ANOVA is used to compare nested models, i.e., models $M_1$ and $M_2$ where all predictors that appear in $M_1$ also appear in $M_2$, but $M_2$ contains additional ones. ANOVA then answers the question whether the additional predictors explain more variance than we would expect by chance alone.
Of course, one could also see this as an example of constrained model fitting: we could see $M_1$ as containing the same predictors as $M_2$, but with the parameter estimates of the additional predictors constrained to be zero.
Your use case is different, even if it is also a case of constrained parameter estimates. I don't know whether ANOVA would be valid here. (You could run a few simulations.)
I would recommend an approach using cross-validation (CV) and scoring-rules as follows. For each of the $k$ folds of your CV:
- Fit both negative binomial (NB) regression models to the in-sample data.

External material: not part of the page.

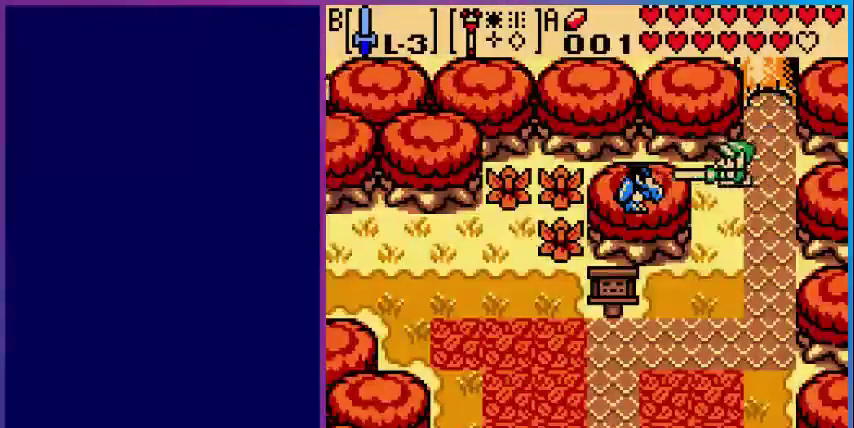
{"buttons": ["B"], "events": [[280, "DPAD_LEFT", "up"], [320, "DPAD_DOWN", "down"], [480, "DPAD_DOWN", "up"]]}
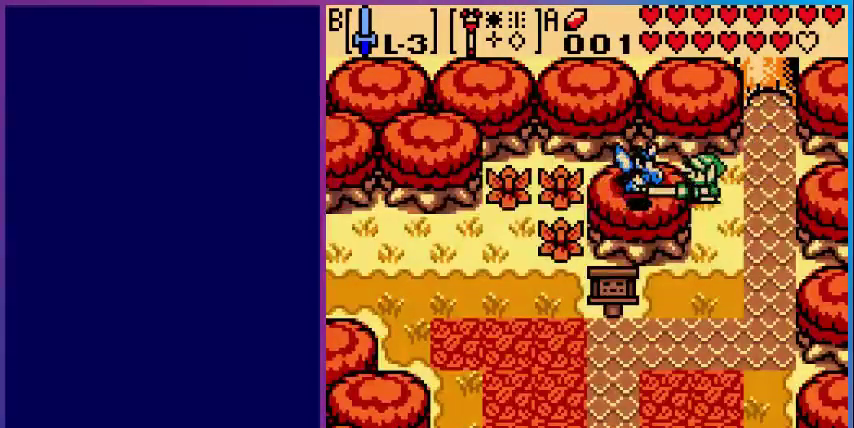
{"buttons": ["B"], "events": [[200, "DPAD_RIGHT", "down"], [440, "DPAD_RIGHT", "up"]]}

- Predict conditional NB distributions for your out-of-sample data.
- Assess the quality of these conditional distributions for the holdout using proper scoring rules. If you want to use the Brier or the spherical score, you will need to calculate the sum of squared NB probability masses; see here on how to do this.
Repeat this process $k$ times and average the scores. Go with the model that yields the smallest score.
A few points to keep in mind:
- I'd recommend running the entire CV multiple times with different seeds for the random number generator. See how consistently one model outperforms the other in terms of the score.
- Similarly, use multiple different scores to see how robust your results are. The Brier, spherical and logarithmic scores are probably the most common ones. Merkle & Steyvers (2013, Decision Analysis) may be helpful.
- The approach above does not consider parameter estimation uncertainty - strictly speaking, the predictions should not use the NB distribution, but an (even) more overdispersed one to account for this. Compare how we use the $t$ distribution for predicting in an OLS context, even if we assume normally distributed residuals. If you want to get fancy, you could bootstrap within each CV fold to account for this uncertainty, but I don't know whether this is worth the additional effort.